Instructions for the task: According to the article on Robinhood's trading debut, what range were Robinhood's IPO shares marketed at?

Passage given:
START
Robinhood Markets Inc. dropped below its initial public offering price in its trading debut after failing to win over some of the very retail investors it’s courting for long-term growth.

The online trading platform focused on making investors out of millennials slid as much as 12 per cent in its trading debut Thursday before climbing back closer to -- but still below -- the price in its US$2.1 billion IPO, in which the shares were sold at the bottom of a marketed range.

The shares, which opened at the US$38 offer price, were down 6.6 per cent to US$35.51 at 3:36 p.m. in New York, giving the company a market value of about US$30 billion. Accounting for employee stock options and similar holdings, Robinhood’s fully diluted value closer to US$31 billion, but still short of the more than US$36 billion valuation it would have had at the top end of its price range.

The trading app made famous in this year’s meme stock frenzy had allocated an unusually large portion of its IPO shares to retail stock buyers. It ended up selling around 20 per cent to 25 per cent of the deal to such individual investors, after earlier setting aside as much as 35 per cent of the offering for them, according to a person with knowledge of the matter.

The IPO was also greeted by postings on Reddit, the platform that helped fuel trading of stocks such as GameStop Corp. and AMC Entertainment Holdings Inc., urging would-be investors to simply avoid Robinhood’s IPO.

“It looks like nobody wants to touch it,” said Max Gokhman, head of asset allocation at Pacific Life Fund Advisors. Robinhood sold 55 million shares Wednesday for US$38 each after marketing them for US$38 to US$42.


‘Hole’ in the floor

“Without any bids, there’s no floor beyond what the underwriters are willing to do, but when you release a third to retail and they say ‘No thanks’ you put a hole in that floor,” Gokhman said. “To be honest, when they priced at US$38, I thought a flop was likely, but I didn’t expect it to be this bad.”

The failure to deliver a first-day pop craved by IPO investors may signal doubt about Robinhood’s promise to “democratize” and expand access to capital markets.

Robinhood debuted in a crowded but diminished week in the capital markets, as a record-setting year of U.S. listings is losing momentum. Some 33 companies including blank-check firms had been slated to raise more than US$11.6 billion on U.S. exchanges, according to data compiled by Bloomberg.


IPOs pulled

The second-biggest IPO of the bunch, what was planned to be a listing of up to US$1.8 billion by car-battery maker Clarios International Inc., was postponed indefinitely. Preston Hollow Community Capital, a provider of specialized financing solutions, also delayed its IPO, which had been set for Thursday, Bloomberg News reported.
END
Data extract:
START
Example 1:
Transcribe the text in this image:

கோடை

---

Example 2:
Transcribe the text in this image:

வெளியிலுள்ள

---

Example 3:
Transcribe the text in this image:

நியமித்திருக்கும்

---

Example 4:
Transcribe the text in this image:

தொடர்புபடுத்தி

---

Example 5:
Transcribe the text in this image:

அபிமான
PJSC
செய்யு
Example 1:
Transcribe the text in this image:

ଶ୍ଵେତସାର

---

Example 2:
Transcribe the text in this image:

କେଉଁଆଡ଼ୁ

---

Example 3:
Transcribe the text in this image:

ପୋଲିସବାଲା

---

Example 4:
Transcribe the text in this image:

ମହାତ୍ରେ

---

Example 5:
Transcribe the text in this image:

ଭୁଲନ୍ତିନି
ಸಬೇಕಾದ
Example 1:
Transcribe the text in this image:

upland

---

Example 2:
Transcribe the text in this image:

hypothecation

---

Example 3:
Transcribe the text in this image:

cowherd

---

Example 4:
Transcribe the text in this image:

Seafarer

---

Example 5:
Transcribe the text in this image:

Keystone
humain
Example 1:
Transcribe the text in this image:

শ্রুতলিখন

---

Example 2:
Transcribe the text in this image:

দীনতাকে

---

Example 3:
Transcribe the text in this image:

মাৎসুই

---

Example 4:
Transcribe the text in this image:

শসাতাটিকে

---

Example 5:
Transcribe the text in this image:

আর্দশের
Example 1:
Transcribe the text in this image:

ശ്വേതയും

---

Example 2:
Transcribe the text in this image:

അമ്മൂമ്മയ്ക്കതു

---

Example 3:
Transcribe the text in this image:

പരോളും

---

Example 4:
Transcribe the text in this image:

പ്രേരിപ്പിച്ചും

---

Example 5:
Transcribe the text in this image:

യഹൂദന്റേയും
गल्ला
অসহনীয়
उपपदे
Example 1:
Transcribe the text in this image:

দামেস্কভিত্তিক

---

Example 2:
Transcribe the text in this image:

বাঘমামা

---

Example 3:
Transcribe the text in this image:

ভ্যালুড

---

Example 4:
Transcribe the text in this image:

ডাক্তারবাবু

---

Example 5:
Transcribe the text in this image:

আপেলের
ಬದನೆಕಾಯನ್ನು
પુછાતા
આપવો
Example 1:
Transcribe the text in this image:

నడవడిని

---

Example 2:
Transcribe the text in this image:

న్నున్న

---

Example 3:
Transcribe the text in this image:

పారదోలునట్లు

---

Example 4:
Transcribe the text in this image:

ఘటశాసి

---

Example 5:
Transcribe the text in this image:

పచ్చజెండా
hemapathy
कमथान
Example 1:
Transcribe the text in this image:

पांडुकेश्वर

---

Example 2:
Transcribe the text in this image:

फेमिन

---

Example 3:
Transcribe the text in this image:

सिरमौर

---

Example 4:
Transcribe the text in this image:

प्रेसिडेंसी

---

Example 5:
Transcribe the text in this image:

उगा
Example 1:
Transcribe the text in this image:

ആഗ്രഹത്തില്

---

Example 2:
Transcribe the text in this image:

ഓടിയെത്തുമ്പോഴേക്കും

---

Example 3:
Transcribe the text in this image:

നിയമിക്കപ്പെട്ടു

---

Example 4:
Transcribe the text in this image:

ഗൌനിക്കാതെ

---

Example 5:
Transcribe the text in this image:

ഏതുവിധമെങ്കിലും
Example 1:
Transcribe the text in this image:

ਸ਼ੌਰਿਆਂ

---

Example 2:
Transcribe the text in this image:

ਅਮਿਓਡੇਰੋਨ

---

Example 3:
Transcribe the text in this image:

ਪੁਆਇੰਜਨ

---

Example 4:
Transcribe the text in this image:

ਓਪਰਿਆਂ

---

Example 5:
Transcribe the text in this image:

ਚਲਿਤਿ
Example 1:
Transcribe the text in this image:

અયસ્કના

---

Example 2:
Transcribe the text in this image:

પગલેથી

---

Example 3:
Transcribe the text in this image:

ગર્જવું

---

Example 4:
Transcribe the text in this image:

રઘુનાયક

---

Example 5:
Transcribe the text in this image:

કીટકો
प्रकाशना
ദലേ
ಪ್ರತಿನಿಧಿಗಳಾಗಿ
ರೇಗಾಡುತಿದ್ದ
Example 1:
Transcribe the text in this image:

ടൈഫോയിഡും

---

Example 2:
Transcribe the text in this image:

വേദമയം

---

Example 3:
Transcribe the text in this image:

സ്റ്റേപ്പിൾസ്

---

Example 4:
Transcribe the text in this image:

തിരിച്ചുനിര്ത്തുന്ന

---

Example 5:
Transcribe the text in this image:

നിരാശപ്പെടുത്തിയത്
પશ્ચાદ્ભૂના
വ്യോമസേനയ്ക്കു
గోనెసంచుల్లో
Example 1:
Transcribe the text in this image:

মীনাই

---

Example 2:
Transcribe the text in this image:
END
Result of this task: US$38 to US$42